Apa yang Diminta> Bisakah Anda menyalin tanpa perubahan bagian dari teks tentang Masjid Raya Sumbar di bawah ini yang dibuka dengan kata-kata yang memuat "Tak hanya itu" dan ditutup dengan "ketinggian 85 meter."?

Salah satu ciri khas Masjid Raya Sumbar adalah bangunannya tidak memiliki tiang pada bagian tengah ruangan sehingga jamaah tidak terganggu.
Sedangkan di lantai satu ada tiga perkantoran yaitu Baznas Sumbar, Dewan Masjid Indonesia dan LPTQ serta ruangan serba guna yang mampu menampung sekitar 300 orang jika ada seminar.

Tak hanya itu juga ada ruangan muzakarah untuk diskusi pada bagian depan. Masjid Raya Sumbar juga memiliki menara yang menjulang dengan ketinggian 85 meter.

"Rencana awal 99 meter sebagai simbol Asmaul Husna, namun tidak diizinkan oleh Lanud Tabing karena bisa mengganggu penerbangan," ujar Yulius.

Data yang Ditampilkan>
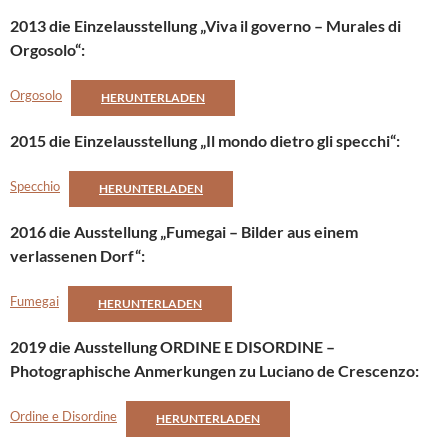
2013 die Einzelausstellung „Viva il governo – Murales di
Orgosolo“:
Orgosolo
HERUNTERLADEN
2015 die Einzelausstellung „Il mondo dietro gli specchi“:
Specchio
HERUNTERLADEN
2016 die Ausstellung „Fumegai – Bilder aus einem
verlassenen Dorf“:
Fumegai
HERUNTERLADEN
2019 die Ausstellung ORDINE E DISORDINE –
Photographische Anmerkungen zu Luciano de Crescenzo:
Ordine e Disordine
HERUNTERLADEN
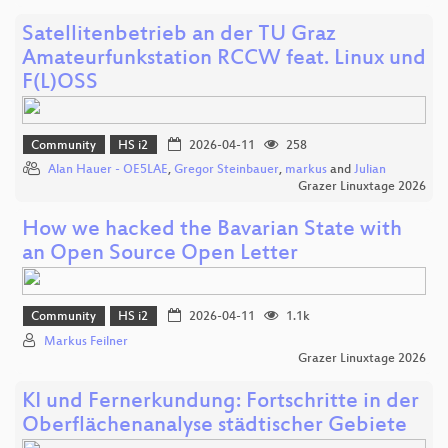
Satellitenbetrieb an der TU Graz
Amateurfunkstation RCCW feat. Linux und
F(L)OSS
Community
HS i2
2026-04-11
258
Alan Hauer - OE5LAE
,
Gregor Steinbauer
,
markus
and
Julian
Grazer Linuxtage 2026
How we hacked the Bavarian State with
an Open Source Open Letter
Community
HS i2
2026-04-11
1.1k
Markus Feilner
Grazer Linuxtage 2026
KI und Fernerkundung: Fortschritte in der
Oberflächenanalyse städtischer Gebiete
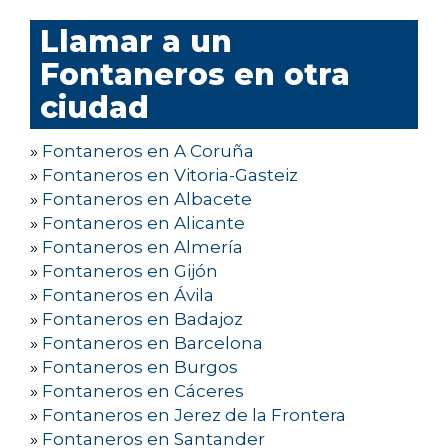
Llamar a un
Fontaneros en otra
ciudad
»
Fontaneros en A Coruña
»
Fontaneros en Vitoria-Gasteiz
»
Fontaneros en Albacete
»
Fontaneros en Alicante
»
Fontaneros en Almería
»
Fontaneros en Gijón
»
Fontaneros en Ávila
»
Fontaneros en Badajoz
»
Fontaneros en Barcelona
»
Fontaneros en Burgos
»
Fontaneros en Cáceres
»
Fontaneros en Jerez de la Frontera
»
Fontaneros en Santander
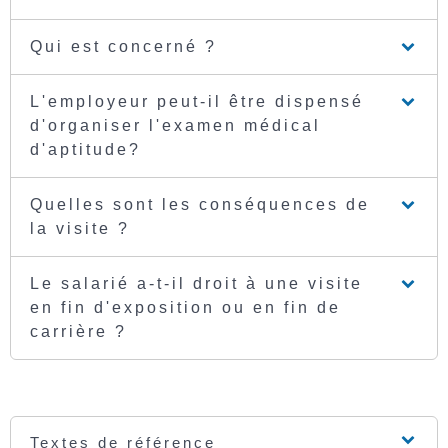
Qui est concerné ?
L'employeur peut-il être dispensé
d'organiser l'examen médical
d'aptitude?
Quelles sont les conséquences de
la visite ?
Le salarié a-t-il droit à une visite
en fin d'exposition ou en fin de
carrière ?
Textes de référence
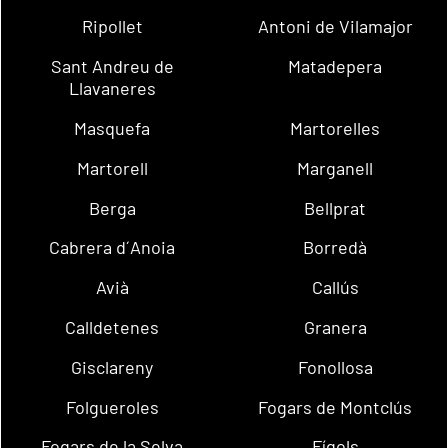
Ripollet
Antoni de Vilamajor
Sant Andreu de
Matadepera
Llavaneres
Masquefa
Martorelles
Martorell
Marganell
Berga
Bellprat
Cabrera d´Anoia
Borredà
Avià
Callús
Calldetenes
Granera
Gisclareny
Fonollosa
Folgueroles
Fogars de Montclús
Fogars de la Selva
Fígols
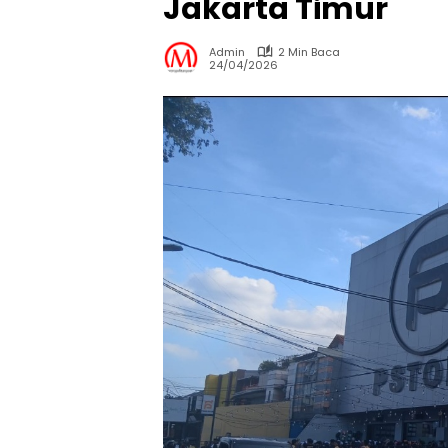
Jakarta Timur
Admin
2 Min Baca
24/04/2026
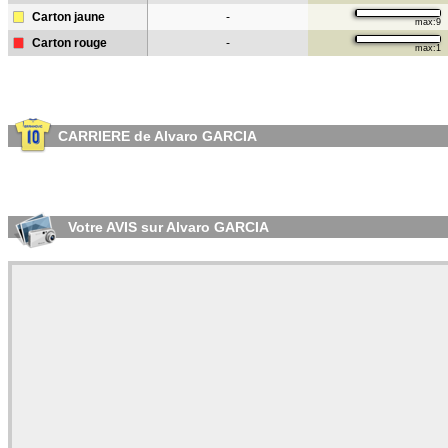
Carton jaune
-
max:9
Carton rouge
-
max:1
CARRIERE de Alvaro GARCIA
Votre AVIS sur Alvaro GARCIA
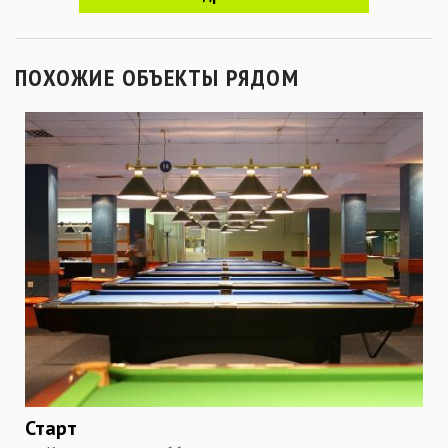
ПОХОЖИЕ ОБЪЕКТЫ РЯДОМ
Старт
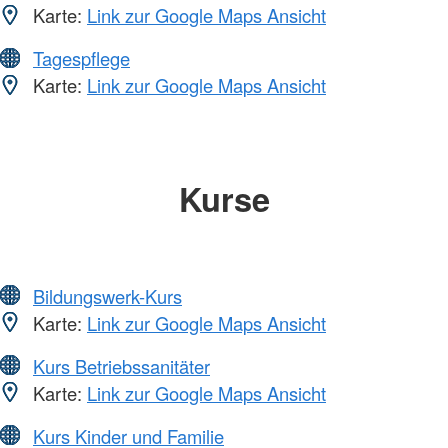
Karte:
Link zur Google Maps Ansicht
Tagespflege
Karte:
Link zur Google Maps Ansicht
Kurse
Bildungswerk-Kurs
Karte:
Link zur Google Maps Ansicht
Kurs Betriebssanitäter
Karte:
Link zur Google Maps Ansicht
Kurs Kinder und Familie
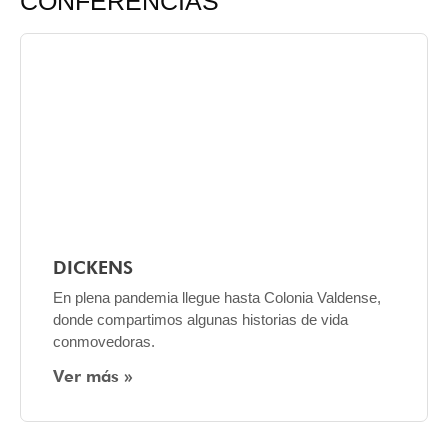
CONFERENCIAS
DICKENS
En plena pandemia llegue hasta Colonia Valdense,
donde compartimos algunas historias de vida
conmovedoras.
Ver más »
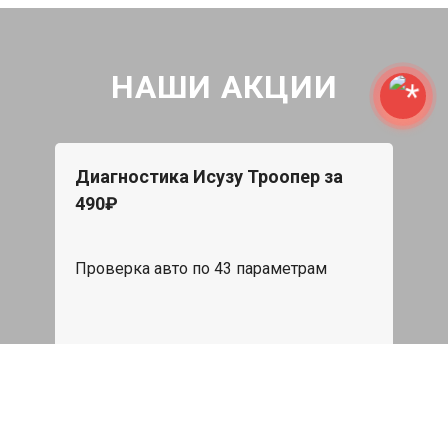
НАШИ АКЦИИ
Диагностика Исузу Троопер за
490₽
Проверка авто по 43 параметрам
539 руб
Записаться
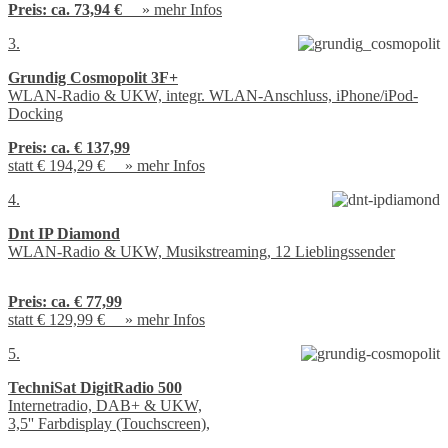
Preis:
ca. 73,94 €
»
mehr Infos
3.
Grundig Cosmopolit 3F+
WLAN-Radio & UKW, integr. WLAN-Anschluss, iPhone/iPod-
Docking
Preis:
ca. € 137,99
statt € 194,29 € »
mehr Infos
4.
Dnt IP Diamond
WLAN-Radio & UKW, Musikstreaming, 12 Lieblingssender
Preis:
ca. € 77,99
statt € 129,99 € »
mehr Infos
5.
TechniSat DigitRadio 500
Internetradio, DAB+ & UKW,
3,5'' Farbdisplay (Touchscreen),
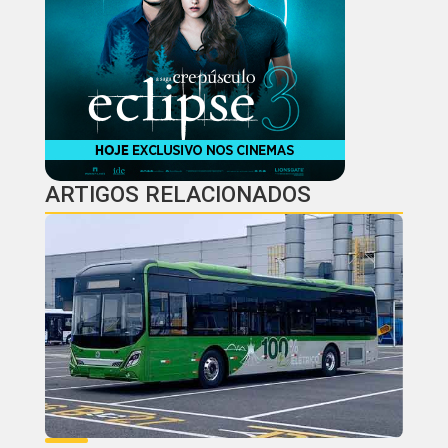
ARTIGOS RELACIONADOS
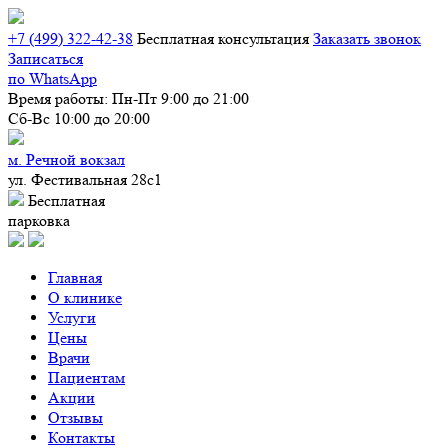
+7 (499) 322-42-38
Бесплатная конcультация
Заказать звонок
Записаться
по WhatsApp
Время работы:
Пн-Пт 9:00 до 21:00
Сб-Вс 10:00 до 20:00
м. Речной вокзал
ул. Фестивальная 28с1
Бесплатная
парковка
Главная
О клинике
Услуги
Цены
Врачи
Пациентам
Акции
Отзывы
Контакты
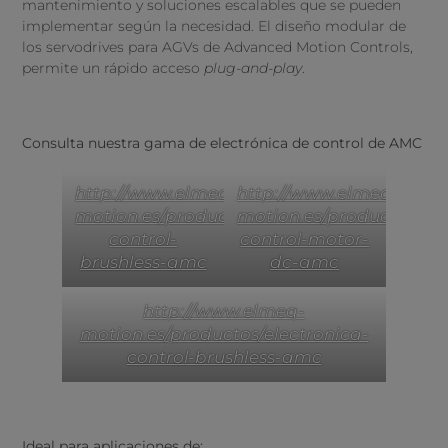
mantenimiento y soluciones escalables que se pueden
implementar según la necesidad. El diseño modular de
los servodrives para AGVs de Advanced Motion Controls,
permite un rápido acceso
plug-and-play
.
Consulta nuestra gama de electrónica de control de AMC
http://www.elmeq-
http://www.elmeq-
motion.es/productos/electronica-
motion.es/productos/ele
control-
control-motor-
brushless-amc
dc-amc
http://www.elmeq-
motion.es/productos/electronica-
control-brushless-amc
Ideal para aplicaciones de:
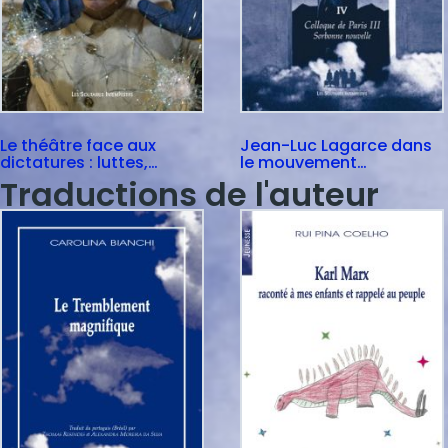
Le théâtre face aux
Jean-Luc Lagarce dans
dictatures : luttes,
le mouvement
traces, mémoires
dramatique
Traductions de l'auteur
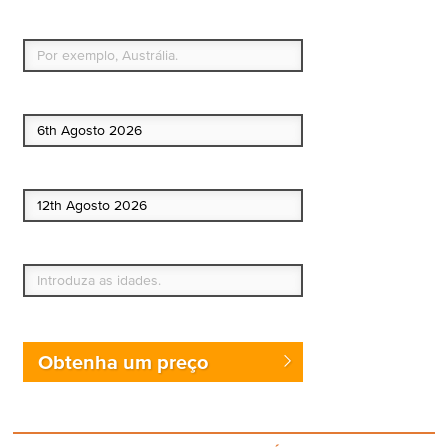
Qual é o seu país de residência permanente?
Data de início
Data de fim
Quem vai?
Obtenha um preço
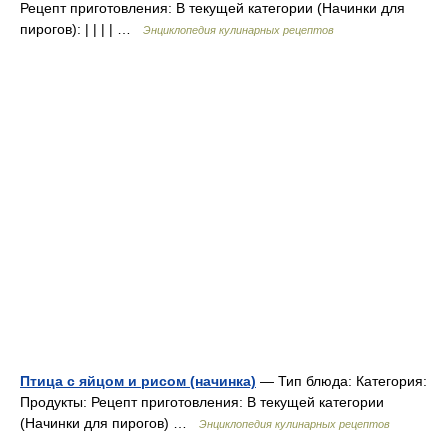
Рецепт приготовления: В текущей категории (Начинки для
пирогов): | | | | …
Энциклопедия кулинарных рецептов
Птица с яйцом и рисом (начинка)
— Тип блюда: Категория:
Продукты: Рецепт приготовления: В текущей категории
(Начинки для пирогов) …
Энциклопедия кулинарных рецептов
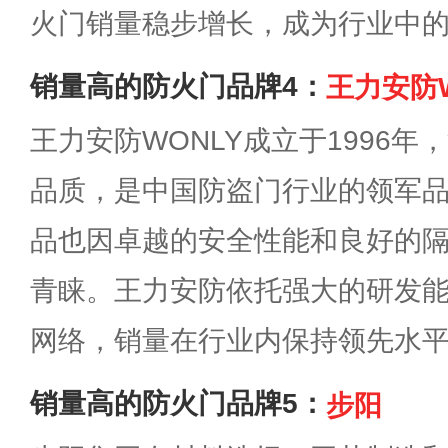
火门销量稳步增长，成为行业中
销量高的防火门品牌4：
王力安防W
王力安防WONLY成立于1996
品质，是中国防盗门行业的领军
品也因卓越的安全性能和良好的
青睐。王力安防依托强大的研发
网络，销量在行业内保持领先水
销量高的防火门品牌5：
步阳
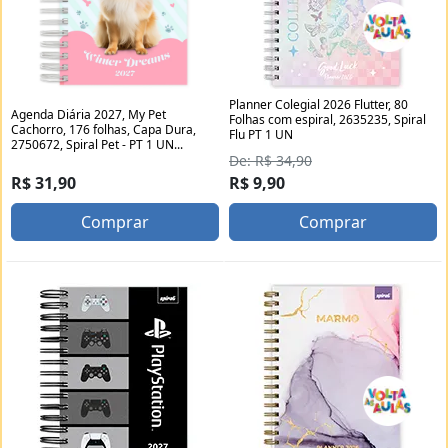
Planner Colegial 2026 Flutter, 80
Agenda Diária 2027, My Pet
Folhas com espiral, 2635235, Spiral
Cachorro, 176 folhas, Capa Dura,
Flu PT 1 UN
2750672, Spiral Pet - PT 1 UN...
De: R$ 34,90
R$ 31,90
R$ 9,90
Comprar
Comprar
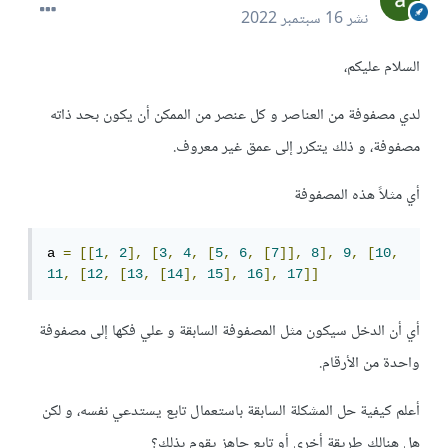
نشر
16 سبتمبر 2022
السلام عليكم،
لدي مصفوفة من العناصر و كل عنصر من الممكن أن يكون بحد ذاته
مصفوفة، و ذلك يتكرر إلى عمق غير معروف.
أي مثلاً هذه المصفوفة
a 
=
[[
1
,
2
],
[
3
,
4
,
[
5
,
6
,
[
7
]],
8
],
9
,
[
10
,
11
,
[
12
,
[
13
,
[
14
],
15
],
16
],
17
]]
أي أن الدخل سيكون مثل المصفوفة السابقة و علي فكها إلى مصفوفة
واحدة من الأرقام.
أعلم كيفية حل المشكلة السابقة باستعمال تابع يستدعي نفسه، و لكن
هل هنالك طريقة أخرى أو تابع جاهز يقوم بذلك؟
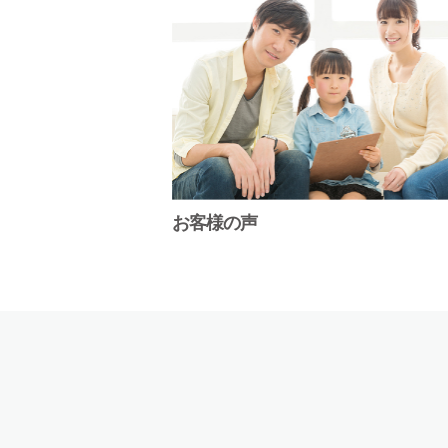
お客様の声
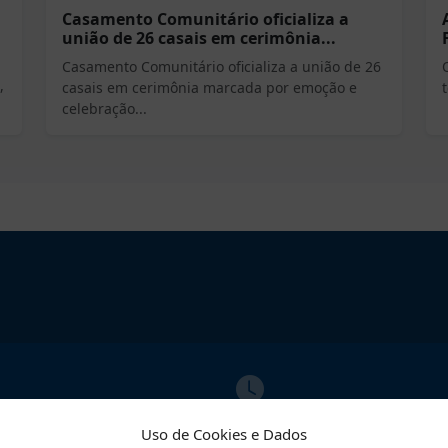
Casamento Comunitário oficializa a
união de 26 casais em cerimônia...
Casamento Comunitário oficializa a união de 26
,
casais em cerimônia marcada por emoção e
celebração...
ATO
ATENDIMENTO
Uso de Cookies e Dados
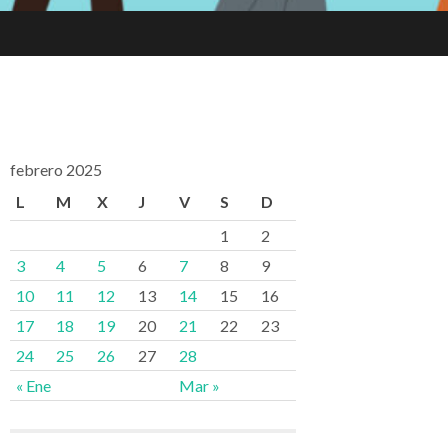
febrero 2025
L
M
X
J
V
S
D
1
2
3
4
5
6
7
8
9
10
11
12
13
14
15
16
17
18
19
20
21
22
23
24
25
26
27
28
« Ene
Mar »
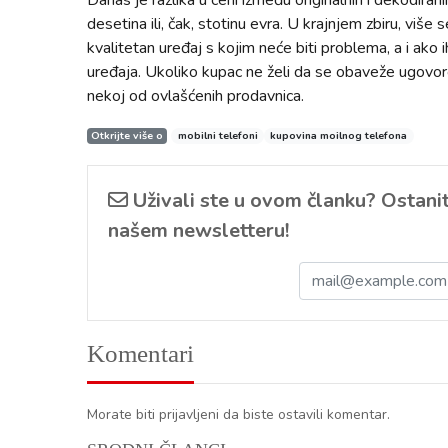
Danas je razlika u ceni između originalnih i dekodira
desetina ili, čak, stotinu evra. U krajnjem zbiru, više se
kvalitetan uređaj s kojim neće biti problema, a i a
uređaja. Ukoliko kupac ne želi da se obaveže ugovor
nekoj od ovlašćenih prodavnica.
Otkrijte više o
mobilni telefoni
kupovina moilnog telefona
Uživali ste u ovom članku? Ostanite
našem newsletteru!
Komentari
Morate biti prijavljeni da biste ostavili komentar.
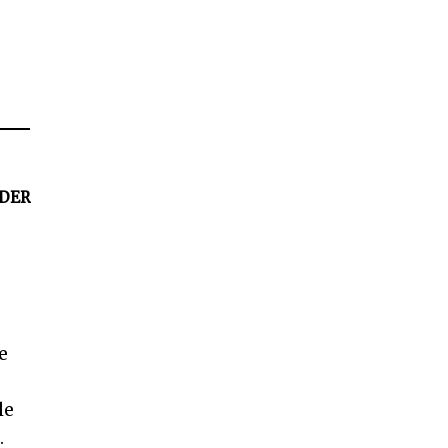
DER
e
le
.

Hasil Tugas>
Tak hanya itu juga ada ruangan muzakarah untuk diskusi pada bagian depan. Masjid Raya Sumbar juga memiliki menara yang menjulang dengan ketinggian 85 meter.